Classically, studies of the natural history of FD have led to the belief that renal insufficiency precedes cardiac dysfunction in FD (31). However, as highlighted in this case report, it is possible that disease trajectories differ among patients. In addition to the classic renal and cardiac features of FD, certain patients may present with FD with either a renal predilection or a cardiac predilection. These subtypes may affect the prognosis of FD and should be further investigated.

This case report highlighted important research questions that remain to be answered. For example, does genotype affect the phenotype of FD? This subject is controversial. Politei et al. (32) reported that patients with the same GLA mutation (L415P) exhibited different phenotypes. Yamamoto et al. (33) also reported clinical diversity in patients with FD with the R301Q mutation. In our case, both the patient and his mother had undergone PMI, but the patient's older sister, who also harbored the GLA W340X mutation, had not undergone this procedure. This discrepancy may be due to the X-linked nature of the GLA mutation, which would be more severe in men and of unpredictable severity in women. In addition, because FD is a progressive disease, the sister may ultimately go on to exhibit both renal and cardiac phenotypes later in life. These observations seem to suggest that GLA W340X affects the cardiac conducting system.

A search for the GLA W340X mutation (fabry-database.org) yielded reports by Eng et al. (34), Lukas et al. (35), Garman et al. (36), and Whybra et al. (37). However, there was no mention of the course of the cases. Yano et al. (38) reported a case with the GLA W340X mutation, but its clinical course differed from our own patient's course. Therefore, accumulating cases with the GLA W340X mutation will help clarify the clinical disease type.

Differences in the phenotypes among women with FD are further complicated by random X-chromosomal inactivation (lyonization). Lyonization occurs in all tissues, resulting in a mix of normal and affected cells throughout the body (39), with differing ratios in each lesion. Therefore, the tissue function depends on the ratio of affected cells to normal cells. Tissues with a higher percentage of normal cells will function normally, but tissues with a higher percentage of affected cells could have aberrant functions.

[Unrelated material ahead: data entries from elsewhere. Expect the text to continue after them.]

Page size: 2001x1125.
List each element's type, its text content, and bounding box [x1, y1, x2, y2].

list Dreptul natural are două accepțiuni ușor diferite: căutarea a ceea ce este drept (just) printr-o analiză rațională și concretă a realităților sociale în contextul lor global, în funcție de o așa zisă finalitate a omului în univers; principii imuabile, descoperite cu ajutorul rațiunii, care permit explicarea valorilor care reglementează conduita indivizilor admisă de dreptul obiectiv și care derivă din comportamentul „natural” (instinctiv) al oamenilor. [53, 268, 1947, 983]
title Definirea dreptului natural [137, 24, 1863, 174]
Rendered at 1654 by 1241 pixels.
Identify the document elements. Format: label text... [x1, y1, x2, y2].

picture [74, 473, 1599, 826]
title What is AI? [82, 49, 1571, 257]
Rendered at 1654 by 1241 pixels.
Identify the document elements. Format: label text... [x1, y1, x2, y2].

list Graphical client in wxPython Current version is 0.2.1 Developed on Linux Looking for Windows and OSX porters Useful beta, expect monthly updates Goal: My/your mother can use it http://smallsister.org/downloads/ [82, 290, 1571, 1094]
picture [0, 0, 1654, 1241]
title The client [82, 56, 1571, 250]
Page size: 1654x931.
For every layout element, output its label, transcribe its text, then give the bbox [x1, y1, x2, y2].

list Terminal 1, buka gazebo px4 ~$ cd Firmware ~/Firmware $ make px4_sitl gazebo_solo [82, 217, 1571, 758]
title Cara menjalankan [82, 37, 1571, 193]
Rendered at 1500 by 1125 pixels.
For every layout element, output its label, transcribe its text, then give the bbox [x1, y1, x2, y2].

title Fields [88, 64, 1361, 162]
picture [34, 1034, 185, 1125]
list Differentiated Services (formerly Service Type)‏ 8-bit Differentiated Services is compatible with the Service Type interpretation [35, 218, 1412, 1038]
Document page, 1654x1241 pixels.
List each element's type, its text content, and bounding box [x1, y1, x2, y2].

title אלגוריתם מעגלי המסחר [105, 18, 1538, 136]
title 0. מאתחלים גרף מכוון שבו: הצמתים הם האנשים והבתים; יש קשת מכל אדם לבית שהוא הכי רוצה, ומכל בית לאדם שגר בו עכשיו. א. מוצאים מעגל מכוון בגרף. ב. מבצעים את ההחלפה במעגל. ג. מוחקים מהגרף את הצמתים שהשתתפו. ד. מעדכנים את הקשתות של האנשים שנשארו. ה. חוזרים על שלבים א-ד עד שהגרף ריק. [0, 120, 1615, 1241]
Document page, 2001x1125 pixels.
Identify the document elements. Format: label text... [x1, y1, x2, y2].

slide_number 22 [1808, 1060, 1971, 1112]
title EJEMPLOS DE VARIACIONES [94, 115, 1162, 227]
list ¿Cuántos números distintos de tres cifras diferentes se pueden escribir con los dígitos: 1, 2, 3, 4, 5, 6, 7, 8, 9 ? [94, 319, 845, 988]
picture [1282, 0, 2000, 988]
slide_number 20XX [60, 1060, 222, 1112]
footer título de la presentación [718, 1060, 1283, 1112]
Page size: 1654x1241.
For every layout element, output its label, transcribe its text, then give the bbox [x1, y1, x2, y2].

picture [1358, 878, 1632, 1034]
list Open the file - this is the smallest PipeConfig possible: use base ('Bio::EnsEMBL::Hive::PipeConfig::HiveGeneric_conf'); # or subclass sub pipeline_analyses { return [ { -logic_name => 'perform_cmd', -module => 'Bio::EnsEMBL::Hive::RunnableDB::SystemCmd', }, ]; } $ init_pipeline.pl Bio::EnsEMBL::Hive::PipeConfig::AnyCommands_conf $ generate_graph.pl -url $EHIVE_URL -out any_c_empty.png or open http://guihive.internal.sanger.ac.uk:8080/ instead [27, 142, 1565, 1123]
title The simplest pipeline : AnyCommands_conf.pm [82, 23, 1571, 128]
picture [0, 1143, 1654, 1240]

To adequately answer the question of whether the genotype affects phenotype, we must accumulate more evidence through case reports and perform further studies of the influence of the degree of lyonization on disease pathogenesis in female patients. Based on the present case report, we recommend expanded newborn screening for all high-risk patients and screening for FD in young patients with unexplainable cardiac events (such as HCM and PMI), renal insufficiency, and a family history of FD. Screening for FD in patients with unexplainable cardiac events is already being performed clinically. Indeed, newborn screening for FD is performed in Taiwan and in parts of Japan (40,41). We hope that these initiatives will become more widely performed.

We encountered a case of FD with a W340X mutation. The patient had received PMI before renal insufficiency occurred. This case highlights the fact that PMI at a young age may be an initiating event for FD.

The patients provided their informed consent. All procedures were performed in accordance with the Declaration of Helsinki.

The authors state that they have no Conflict of Interest (COI).